The Isle of Man's latest historic site to open is Milntown, a country house and garden on the outskirts of Ramsey.  (This is a reversal of history, for Ramsey was, until the late 1880s, on the outskirts of the Milntown estate.)

The house is a delightful early-nineteenth century Gothick confection, built around a seventeenth-century core on an estate that belonged to the McCrystyn, later Christian, family from the early fifteenth century at least.

This was the birthplace of the great Manx hero, William Christian, otherwise Illiam Dhone or Brown William (1608-1663) [See http://en.wikipedia.org/wiki/Illiam_Dhone].  Fletcher Christian, the instigator of the mutiny of the Bounty was of the same family.

After the Christian family left, Milntown was a school, a hotel and then a private house belonging to the owners of Yates' Wine Lodges.  The last owner, Sir Clive Edwards, left the estate in trust to the Manx people, and it's now gradually opening up for public enjoyment.

In an interesting reversal of UK National Trust practice, visitors enter through the tea-shop to reach the proudly organic gardens, which provide produce for the kitchen and an array of the sort of flowers that the monochrome photographer Cecil Beaton sourly described as "retina irritants".

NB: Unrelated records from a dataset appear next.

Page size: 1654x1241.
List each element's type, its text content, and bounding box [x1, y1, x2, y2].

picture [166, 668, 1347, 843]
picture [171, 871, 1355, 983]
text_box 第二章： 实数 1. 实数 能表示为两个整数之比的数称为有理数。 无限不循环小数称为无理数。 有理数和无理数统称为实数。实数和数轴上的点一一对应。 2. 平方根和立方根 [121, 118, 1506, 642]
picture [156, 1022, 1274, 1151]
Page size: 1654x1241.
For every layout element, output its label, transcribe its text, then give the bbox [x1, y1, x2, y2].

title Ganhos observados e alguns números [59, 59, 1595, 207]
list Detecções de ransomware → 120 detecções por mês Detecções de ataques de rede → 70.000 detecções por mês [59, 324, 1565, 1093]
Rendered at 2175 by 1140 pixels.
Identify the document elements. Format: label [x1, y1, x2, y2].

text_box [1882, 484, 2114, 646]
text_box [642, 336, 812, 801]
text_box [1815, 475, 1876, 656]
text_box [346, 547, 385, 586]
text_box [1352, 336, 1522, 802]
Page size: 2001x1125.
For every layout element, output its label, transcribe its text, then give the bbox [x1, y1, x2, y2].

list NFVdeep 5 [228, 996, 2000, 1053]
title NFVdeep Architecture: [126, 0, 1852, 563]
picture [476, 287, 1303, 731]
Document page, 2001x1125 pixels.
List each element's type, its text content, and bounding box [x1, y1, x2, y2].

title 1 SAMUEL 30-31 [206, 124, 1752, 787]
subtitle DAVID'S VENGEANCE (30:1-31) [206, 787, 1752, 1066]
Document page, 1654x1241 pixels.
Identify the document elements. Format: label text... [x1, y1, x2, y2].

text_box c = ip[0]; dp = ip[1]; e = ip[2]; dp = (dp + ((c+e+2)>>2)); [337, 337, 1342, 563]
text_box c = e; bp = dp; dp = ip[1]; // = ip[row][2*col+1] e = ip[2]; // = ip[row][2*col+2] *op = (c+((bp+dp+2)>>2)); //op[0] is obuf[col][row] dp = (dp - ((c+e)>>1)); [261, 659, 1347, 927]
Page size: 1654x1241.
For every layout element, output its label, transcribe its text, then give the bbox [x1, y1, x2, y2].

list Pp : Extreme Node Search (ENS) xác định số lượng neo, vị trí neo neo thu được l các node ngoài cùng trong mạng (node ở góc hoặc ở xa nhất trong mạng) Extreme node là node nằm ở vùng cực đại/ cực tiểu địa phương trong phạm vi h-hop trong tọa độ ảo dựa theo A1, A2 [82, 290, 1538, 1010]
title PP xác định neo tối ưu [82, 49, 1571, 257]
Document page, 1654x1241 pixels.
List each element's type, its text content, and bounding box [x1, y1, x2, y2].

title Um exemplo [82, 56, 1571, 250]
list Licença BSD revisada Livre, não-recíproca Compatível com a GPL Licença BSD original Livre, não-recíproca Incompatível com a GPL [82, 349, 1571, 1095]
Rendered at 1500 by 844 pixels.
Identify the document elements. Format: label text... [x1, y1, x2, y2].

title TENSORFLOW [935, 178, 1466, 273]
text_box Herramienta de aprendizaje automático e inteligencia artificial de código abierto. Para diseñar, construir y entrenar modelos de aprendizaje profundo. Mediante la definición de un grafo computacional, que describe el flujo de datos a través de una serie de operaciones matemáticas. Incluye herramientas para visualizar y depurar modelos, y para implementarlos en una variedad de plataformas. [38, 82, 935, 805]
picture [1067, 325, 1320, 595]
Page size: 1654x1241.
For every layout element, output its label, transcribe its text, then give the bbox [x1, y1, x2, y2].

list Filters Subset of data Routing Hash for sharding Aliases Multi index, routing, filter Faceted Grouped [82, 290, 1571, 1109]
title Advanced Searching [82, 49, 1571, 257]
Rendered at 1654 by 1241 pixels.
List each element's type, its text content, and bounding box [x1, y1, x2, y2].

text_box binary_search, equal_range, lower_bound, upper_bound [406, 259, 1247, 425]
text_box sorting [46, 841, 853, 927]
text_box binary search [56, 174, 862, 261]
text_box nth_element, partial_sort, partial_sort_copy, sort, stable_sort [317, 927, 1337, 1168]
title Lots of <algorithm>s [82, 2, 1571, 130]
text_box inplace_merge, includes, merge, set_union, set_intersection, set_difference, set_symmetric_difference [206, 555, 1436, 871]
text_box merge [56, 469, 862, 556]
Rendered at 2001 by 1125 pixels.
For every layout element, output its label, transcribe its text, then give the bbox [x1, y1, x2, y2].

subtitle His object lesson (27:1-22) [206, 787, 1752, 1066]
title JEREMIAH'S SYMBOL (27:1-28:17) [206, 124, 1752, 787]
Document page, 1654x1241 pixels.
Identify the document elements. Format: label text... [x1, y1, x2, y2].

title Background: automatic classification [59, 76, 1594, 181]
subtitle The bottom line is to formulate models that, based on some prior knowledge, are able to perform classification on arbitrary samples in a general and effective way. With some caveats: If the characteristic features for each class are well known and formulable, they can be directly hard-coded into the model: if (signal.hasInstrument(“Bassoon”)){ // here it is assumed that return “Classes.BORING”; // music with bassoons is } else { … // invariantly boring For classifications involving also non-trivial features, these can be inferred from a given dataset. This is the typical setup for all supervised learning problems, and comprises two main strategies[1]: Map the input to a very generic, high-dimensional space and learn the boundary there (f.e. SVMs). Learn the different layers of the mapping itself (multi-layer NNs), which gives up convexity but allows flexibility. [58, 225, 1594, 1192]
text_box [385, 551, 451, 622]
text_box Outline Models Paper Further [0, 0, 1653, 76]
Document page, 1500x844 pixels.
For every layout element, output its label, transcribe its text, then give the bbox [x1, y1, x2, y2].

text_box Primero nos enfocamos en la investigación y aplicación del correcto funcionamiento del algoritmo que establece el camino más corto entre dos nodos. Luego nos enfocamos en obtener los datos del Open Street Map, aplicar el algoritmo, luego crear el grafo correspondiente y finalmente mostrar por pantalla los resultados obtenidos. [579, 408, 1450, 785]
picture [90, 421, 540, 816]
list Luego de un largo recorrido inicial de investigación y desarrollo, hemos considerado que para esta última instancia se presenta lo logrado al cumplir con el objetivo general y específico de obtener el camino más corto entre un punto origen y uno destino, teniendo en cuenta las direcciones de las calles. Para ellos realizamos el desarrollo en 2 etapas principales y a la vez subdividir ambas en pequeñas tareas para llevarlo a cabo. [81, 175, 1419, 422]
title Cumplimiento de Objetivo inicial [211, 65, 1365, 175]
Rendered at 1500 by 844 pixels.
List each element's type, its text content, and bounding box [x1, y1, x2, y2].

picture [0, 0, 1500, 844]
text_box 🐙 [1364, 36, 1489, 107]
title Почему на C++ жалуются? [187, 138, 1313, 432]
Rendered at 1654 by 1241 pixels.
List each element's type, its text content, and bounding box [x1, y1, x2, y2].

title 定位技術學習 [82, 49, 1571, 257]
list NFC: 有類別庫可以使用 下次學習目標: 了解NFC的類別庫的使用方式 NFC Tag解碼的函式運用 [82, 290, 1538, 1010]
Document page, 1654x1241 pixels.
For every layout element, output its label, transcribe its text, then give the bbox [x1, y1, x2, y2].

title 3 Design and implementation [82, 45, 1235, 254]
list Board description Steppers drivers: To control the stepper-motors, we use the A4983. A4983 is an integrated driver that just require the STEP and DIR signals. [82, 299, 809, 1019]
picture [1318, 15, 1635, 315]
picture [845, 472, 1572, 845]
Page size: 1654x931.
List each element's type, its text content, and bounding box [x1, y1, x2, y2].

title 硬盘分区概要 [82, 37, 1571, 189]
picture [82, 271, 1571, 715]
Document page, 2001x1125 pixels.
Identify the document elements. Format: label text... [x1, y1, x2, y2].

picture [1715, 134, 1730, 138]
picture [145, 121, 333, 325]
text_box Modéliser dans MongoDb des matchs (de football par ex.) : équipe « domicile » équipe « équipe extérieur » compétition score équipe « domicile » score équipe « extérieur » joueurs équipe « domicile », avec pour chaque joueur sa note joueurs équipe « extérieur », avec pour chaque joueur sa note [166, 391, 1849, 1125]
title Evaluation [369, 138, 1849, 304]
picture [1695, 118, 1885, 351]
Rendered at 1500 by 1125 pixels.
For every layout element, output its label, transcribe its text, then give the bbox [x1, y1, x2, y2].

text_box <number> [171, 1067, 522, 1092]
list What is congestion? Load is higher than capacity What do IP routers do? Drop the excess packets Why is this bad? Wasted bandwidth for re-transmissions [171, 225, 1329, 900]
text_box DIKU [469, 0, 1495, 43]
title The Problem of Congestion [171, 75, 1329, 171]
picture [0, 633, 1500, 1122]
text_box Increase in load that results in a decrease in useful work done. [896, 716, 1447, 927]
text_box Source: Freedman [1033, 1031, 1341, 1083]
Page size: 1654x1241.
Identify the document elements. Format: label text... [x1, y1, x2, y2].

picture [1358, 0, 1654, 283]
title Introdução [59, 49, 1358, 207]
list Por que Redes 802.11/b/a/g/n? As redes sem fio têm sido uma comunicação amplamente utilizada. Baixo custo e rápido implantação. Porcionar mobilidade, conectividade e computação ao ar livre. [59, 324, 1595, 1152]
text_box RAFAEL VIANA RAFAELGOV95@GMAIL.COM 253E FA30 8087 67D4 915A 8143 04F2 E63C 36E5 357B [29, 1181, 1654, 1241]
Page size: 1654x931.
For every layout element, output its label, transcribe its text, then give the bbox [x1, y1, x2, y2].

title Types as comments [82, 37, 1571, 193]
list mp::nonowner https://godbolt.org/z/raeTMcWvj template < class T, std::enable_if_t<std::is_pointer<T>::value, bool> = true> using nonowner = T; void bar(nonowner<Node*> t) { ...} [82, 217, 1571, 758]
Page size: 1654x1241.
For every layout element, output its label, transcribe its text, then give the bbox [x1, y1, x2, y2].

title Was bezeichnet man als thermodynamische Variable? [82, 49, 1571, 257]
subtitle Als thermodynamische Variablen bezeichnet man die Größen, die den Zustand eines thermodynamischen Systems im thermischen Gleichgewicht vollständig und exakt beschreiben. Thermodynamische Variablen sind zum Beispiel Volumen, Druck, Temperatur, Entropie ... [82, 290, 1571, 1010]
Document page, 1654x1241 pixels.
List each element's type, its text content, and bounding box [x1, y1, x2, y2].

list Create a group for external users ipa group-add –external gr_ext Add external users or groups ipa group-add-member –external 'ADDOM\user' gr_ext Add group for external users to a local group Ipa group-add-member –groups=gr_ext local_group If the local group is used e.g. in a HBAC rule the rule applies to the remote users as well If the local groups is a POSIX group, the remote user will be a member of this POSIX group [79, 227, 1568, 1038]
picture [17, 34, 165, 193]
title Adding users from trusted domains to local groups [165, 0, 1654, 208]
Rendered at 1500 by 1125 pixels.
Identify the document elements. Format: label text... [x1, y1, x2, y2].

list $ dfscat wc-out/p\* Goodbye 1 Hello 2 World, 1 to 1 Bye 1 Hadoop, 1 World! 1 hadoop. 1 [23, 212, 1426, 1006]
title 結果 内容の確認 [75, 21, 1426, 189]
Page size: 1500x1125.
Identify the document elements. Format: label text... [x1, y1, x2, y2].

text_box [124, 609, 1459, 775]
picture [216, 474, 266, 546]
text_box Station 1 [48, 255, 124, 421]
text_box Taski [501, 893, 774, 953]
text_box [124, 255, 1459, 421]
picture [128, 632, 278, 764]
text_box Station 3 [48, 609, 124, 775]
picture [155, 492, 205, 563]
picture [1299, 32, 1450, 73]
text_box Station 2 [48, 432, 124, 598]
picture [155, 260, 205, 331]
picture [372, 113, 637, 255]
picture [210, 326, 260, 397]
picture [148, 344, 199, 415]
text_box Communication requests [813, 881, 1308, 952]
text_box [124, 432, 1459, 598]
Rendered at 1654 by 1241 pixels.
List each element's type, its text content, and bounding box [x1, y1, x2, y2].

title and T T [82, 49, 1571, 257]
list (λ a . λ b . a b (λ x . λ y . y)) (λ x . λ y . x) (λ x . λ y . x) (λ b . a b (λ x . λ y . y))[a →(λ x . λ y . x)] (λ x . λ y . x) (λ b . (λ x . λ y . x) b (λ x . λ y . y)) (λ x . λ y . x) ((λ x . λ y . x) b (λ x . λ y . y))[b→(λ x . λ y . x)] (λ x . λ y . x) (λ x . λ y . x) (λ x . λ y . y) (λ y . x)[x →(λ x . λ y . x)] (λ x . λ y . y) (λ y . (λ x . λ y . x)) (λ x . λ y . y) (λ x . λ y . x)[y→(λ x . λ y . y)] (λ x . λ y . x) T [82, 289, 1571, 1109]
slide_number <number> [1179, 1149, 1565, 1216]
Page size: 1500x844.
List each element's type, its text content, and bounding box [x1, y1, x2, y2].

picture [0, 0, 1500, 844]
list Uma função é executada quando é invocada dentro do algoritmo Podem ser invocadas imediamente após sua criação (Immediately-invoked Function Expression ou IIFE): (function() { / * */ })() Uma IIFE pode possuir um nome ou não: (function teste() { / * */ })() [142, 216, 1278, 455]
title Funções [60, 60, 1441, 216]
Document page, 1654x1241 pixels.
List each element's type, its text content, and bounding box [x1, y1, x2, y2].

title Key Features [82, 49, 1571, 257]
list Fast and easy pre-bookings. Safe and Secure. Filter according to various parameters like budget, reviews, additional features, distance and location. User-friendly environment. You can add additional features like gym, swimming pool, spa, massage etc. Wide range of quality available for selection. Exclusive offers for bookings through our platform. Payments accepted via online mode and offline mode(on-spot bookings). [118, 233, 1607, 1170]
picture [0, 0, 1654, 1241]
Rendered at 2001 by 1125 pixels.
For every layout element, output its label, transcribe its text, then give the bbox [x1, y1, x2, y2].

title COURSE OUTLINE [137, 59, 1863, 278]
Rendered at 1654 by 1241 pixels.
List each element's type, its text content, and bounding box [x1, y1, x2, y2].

Designed by Richard Lucas, the garden is a vivid, crowded, complex place to wander, with woodland walks, seats and a mill-pond.  The waterwheel of the 1794 mill turns idly, and the mill will one day open to the public.

In the meantime, the next development will be the opening of the house in the summer of 2011, followed by the display of Sir Clive's vintage car and motorcycle collection.

This will be a site to return to – not least for the serious catering.  When you walk in to pay your admission, you see satisfied customers tucking into the full cake-stand for afternoon tea.  It's difficult to resist the temptation on the way out.

Details of Milntown's opening arrangements are at www.milntown.org.